• YOUR INSTRUCTIONS: Please reproduce the entries exactly, skipping each picture.
BEGIN THE INPUT
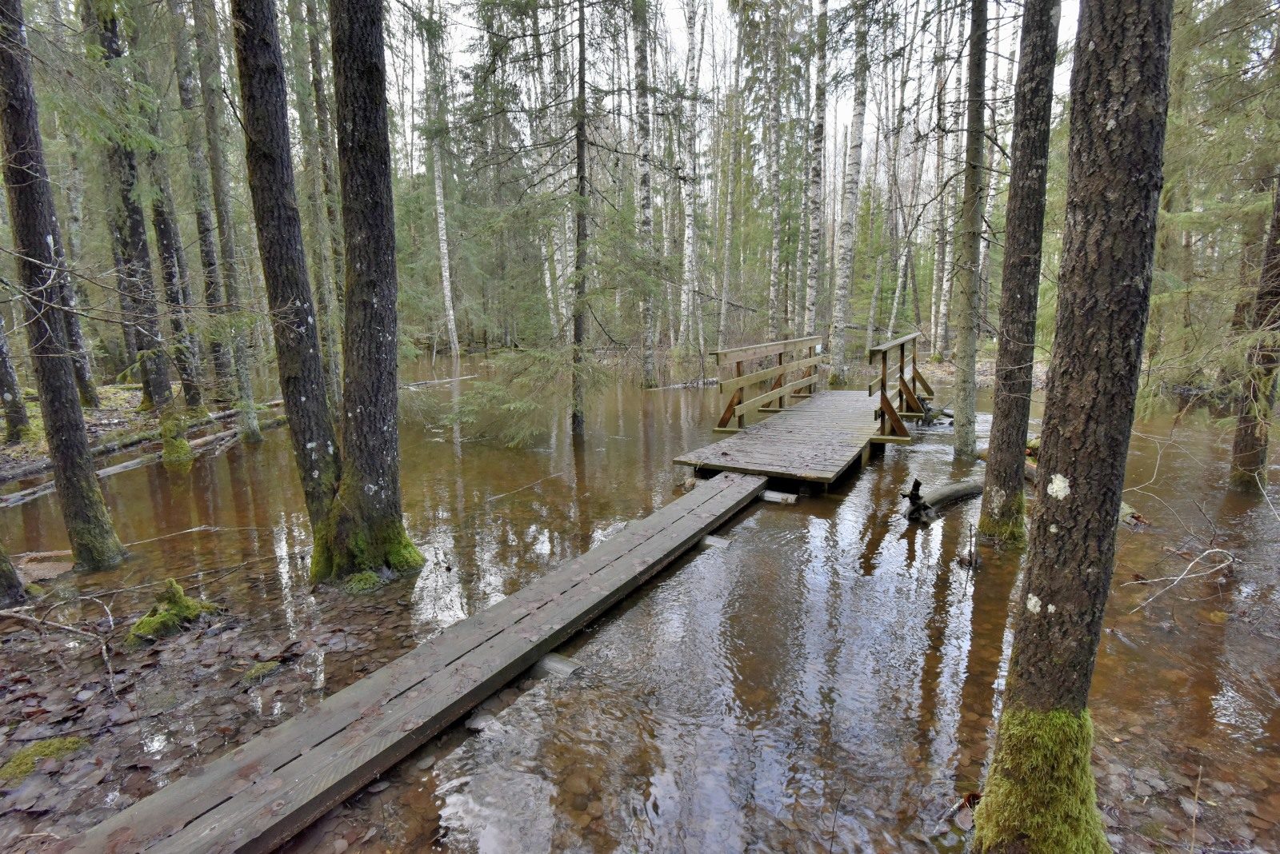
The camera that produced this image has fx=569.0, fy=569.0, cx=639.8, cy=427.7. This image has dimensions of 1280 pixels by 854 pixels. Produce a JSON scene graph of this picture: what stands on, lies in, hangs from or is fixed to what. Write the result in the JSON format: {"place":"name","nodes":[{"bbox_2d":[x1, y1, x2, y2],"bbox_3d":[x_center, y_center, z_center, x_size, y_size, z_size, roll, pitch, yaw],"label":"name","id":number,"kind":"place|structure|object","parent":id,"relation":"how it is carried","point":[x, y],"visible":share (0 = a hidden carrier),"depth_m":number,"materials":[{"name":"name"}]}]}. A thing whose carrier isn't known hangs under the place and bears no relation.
{"place":"outdoors","nodes":[
{"label":"outdoors","id":0,"kind":"place"},
{"bbox_2d":[0,380,255,491],"label":"forest floor","id":1,"kind":"structure","parent":0,"point":[109,417],"materials":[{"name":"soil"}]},
{"bbox_2d":[0,310,31,445],"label":"tree","id":2,"kind":"object","parent":1,"relation":"on","point":[6,382],"visible":0.96,"depth_m":8.73,"materials":[{"name":"wood"}]},
{"bbox_2d":[27,136,102,414],"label":"tree","id":3,"kind":"object","parent":1,"relation":"on","point":[76,330],"visible":0.59,"depth_m":9.91,"materials":[{"name":"wood"}]},
{"bbox_2d":[79,0,174,412],"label":"tree","id":4,"kind":"object","parent":1,"relation":"on","point":[141,260],"visible":0.85,"depth_m":8.88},
{"bbox_2d":[129,0,206,408],"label":"tree","id":5,"kind":"object","parent":1,"relation":"on","point":[189,392],"visible":0.89,"depth_m":10.15,"materials":[{"name":"wood"}]},
{"bbox_2d":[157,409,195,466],"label":"mossy stump","id":6,"kind":"object","parent":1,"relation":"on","point":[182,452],"visible":0.75,"depth_m":8.45,"materials":[{"name":"green plant"}]},
{"bbox_2d":[172,0,237,402],"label":"tree","id":7,"kind":"object","parent":1,"relation":"on","point":[209,260],"visible":0.94,"depth_m":10.36,"materials":[{"name":"wood"}]},
{"bbox_2d":[194,0,263,438],"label":"tree","id":8,"kind":"object","parent":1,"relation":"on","point":[249,422],"visible":0.97,"depth_m":9.08,"materials":[{"name":"plant"}]},
{"bbox_2d":[0,555,432,853],"label":"ground","id":9,"kind":"structure","parent":0,"point":[16,683],"materials":[{"name":"brown"}]},
{"bbox_2d":[0,538,26,607],"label":"tree trunk","id":10,"kind":"object","parent":9,"relation":"on","point":[18,586],"visible":0.98,"materials":[{"name":"wood"}]},
{"bbox_2d":[0,735,89,780],"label":"moss patch","id":11,"kind":"object","parent":9,"relation":"on","point":[41,748],"visible":0.73,"depth_m":2.63,"materials":[{"name":"green plant"}]},
{"bbox_2d":[0,604,110,641],"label":"fallen branch","id":12,"kind":"object","parent":9,"relation":"on","point":[3,614],"visible":0.99,"depth_m":3.74,"materials":[{"name":"wood"}]},
{"bbox_2d":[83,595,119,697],"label":"stick","id":13,"kind":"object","parent":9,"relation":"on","point":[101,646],"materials":[{"name":"grey wood"}]},
{"bbox_2d":[127,578,225,645],"bbox_3d":[-3.103,1.209,3.795,0.604,0.369,0.615,6,14,26],"label":"mossy stump","id":14,"kind":"object","parent":9,"relation":"on","point":[176,589],"visible":0.89,"depth_m":3.70,"materials":[{"name":"green plant"}]},
{"bbox_2d":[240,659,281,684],"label":"mossy rock","id":15,"kind":"object","parent":9,"relation":"on","point":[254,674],"visible":0.9,"depth_m":3.26,"materials":[{"name":"green"}]},
{"bbox_2d":[321,0,424,587],"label":"tree","id":16,"kind":"object","parent":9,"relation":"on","point":[354,247],"visible":0.98,"depth_m":3.79,"materials":[{"name":"wood"}]},
{"bbox_2d":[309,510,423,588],"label":"moss","id":17,"kind":"object","parent":16,"relation":"attached to","point":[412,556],"visible":0.62,"depth_m":4.34,"materials":[{"name":"green plant"}]},
{"bbox_2d":[56,471,771,853],"label":"wooden boardwalk","id":18,"kind":"structure","parent":0,"point":[734,486],"visible":0.98,"materials":[{"name":"brown wood"}]},
{"bbox_2d":[0,357,1279,853],"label":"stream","id":19,"kind":"structure","parent":0,"point":[875,571],"materials":[{"name":"brown liquid"}]},
{"bbox_2d":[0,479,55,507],"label":"log","id":20,"kind":"object","parent":19,"relation":"in","point":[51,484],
END THE INPUT
• WRITTEN ANSWER:
The camera that produced this image has fx=569.0, fy=569.0, cx=639.8, cy=427.7. This image has dimensions of 1280 pixels by 854 pixels. Produce a JSON scene graph of this picture: what stands on, lies in, hangs from or is fixed to what. Write the result in the JSON format: {"place":"name","nodes":[{"bbox_2d":[x1, y1, x2, y2],"bbox_3d":[x_center, y_center, z_center, x_size, y_size, z_size, roll, pitch, yaw],"label":"name","id":number,"kind":"place|structure|object","parent":id,"relation":"how it is carried","point":[x, y],"visible":share (0 = a hidden carrier),"depth_m":number,"materials":[{"name":"name"}]}]}. A thing whose carrier isn't known hangs under the place and bears no relation.
{"place":"outdoors","nodes":[
{"label":"outdoors","id":0,"kind":"place"},
{"bbox_2d":[0,380,255,491],"label":"forest floor","id":1,"kind":"structure","parent":0,"point":[109,417],"materials":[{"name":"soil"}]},
{"bbox_2d":[0,310,31,445],"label":"tree","id":2,"kind":"object","parent":1,"relation":"on","point":[6,382],"visible":0.96,"depth_m":8.73,"materials":[{"name":"wood"}]},
{"bbox_2d":[27,136,102,414],"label":"tree","id":3,"kind":"object","parent":1,"relation":"on","point":[76,330],"visible":0.59,"depth_m":9.91,"materials":[{"name":"wood"}]},
{"bbox_2d":[79,0,174,412],"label":"tree","id":4,"kind":"object","parent":1,"relation":"on","point":[141,260],"visible":0.85,"depth_m":8.88},
{"bbox_2d":[129,0,206,408],"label":"tree","id":5,"kind":"object","parent":1,"relation":"on","point":[189,392],"visible":0.89,"depth_m":10.15,"materials":[{"name":"wood"}]},
{"bbox_2d":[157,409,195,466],"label":"mossy stump","id":6,"kind":"object","parent":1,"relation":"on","point":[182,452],"visible":0.75,"depth_m":8.45,"materials":[{"name":"green plant"}]},
{"bbox_2d":[172,0,237,402],"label":"tree","id":7,"kind":"object","parent":1,"relation":"on","point":[209,260],"visible":0.94,"depth_m":10.36,"materials":[{"name":"wood"}]},
{"bbox_2d":[194,0,263,438],"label":"tree","id":8,"kind":"object","parent":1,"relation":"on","point":[249,422],"visible":0.97,"depth_m":9.08,"materials":[{"name":"plant"}]},
{"bbox_2d":[0,555,432,853],"label":"ground","id":9,"kind":"structure","parent":0,"point":[16,683],"materials":[{"name":"brown"}]},
{"bbox_2d":[0,538,26,607],"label":"tree trunk","id":10,"kind":"object","parent":9,"relation":"on","point":[18,586],"visible":0.98,"materials":[{"name":"wood"}]},
{"bbox_2d":[0,735,89,780],"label":"moss patch","id":11,"kind":"object","parent":9,"relation":"on","point":[41,748],"visible":0.73,"depth_m":2.63,"materials":[{"name":"green plant"}]},
{"bbox_2d":[0,604,110,641],"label":"fallen branch","id":12,"kind":"object","parent":9,"relation":"on","point":[3,614],"visible":0.99,"depth_m":3.74,"materials":[{"name":"wood"}]},
{"bbox_2d":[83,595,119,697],"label":"stick","id":13,"kind":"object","parent":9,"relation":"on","point":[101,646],"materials":[{"name":"grey wood"}]},
{"bbox_2d":[127,578,225,645],"bbox_3d":[-3.103,1.209,3.795,0.604,0.369,0.615,6,14,26],"label":"mossy stump","id":14,"kind":"object","parent":9,"relation":"on","point":[176,589],"visible":0.89,"depth_m":3.70,"materials":[{"name":"green plant"}]},
{"bbox_2d":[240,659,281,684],"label":"mossy rock","id":15,"kind":"object","parent":9,"relation":"on","point":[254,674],"visible":0.9,"depth_m":3.26,"materials":[{"name":"green"}]},
{"bbox_2d":[321,0,424,587],"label":"tree","id":16,"kind":"object","parent":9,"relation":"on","point":[354,247],"visible":0.98,"depth_m":3.79,"materials":[{"name":"wood"}]},
{"bbox_2d":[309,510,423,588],"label":"moss","id":17,"kind":"object","parent":16,"relation":"attached to","point":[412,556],"visible":0.62,"depth_m":4.34,"materials":[{"name":"green plant"}]},
{"bbox_2d":[56,471,771,853],"label":"wooden boardwalk","id":18,"kind":"structure","parent":0,"point":[734,486],"visible":0.98,"materials":[{"name":"brown wood"}]},
{"bbox_2d":[0,357,1279,853],"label":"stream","id":19,"kind":"structure","parent":0,"point":[875,571],"materials":[{"name":"brown liquid"}]},
{"bbox_2d":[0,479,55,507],"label":"log","id":20,"kind":"object","parent":19,"relation":"in","point":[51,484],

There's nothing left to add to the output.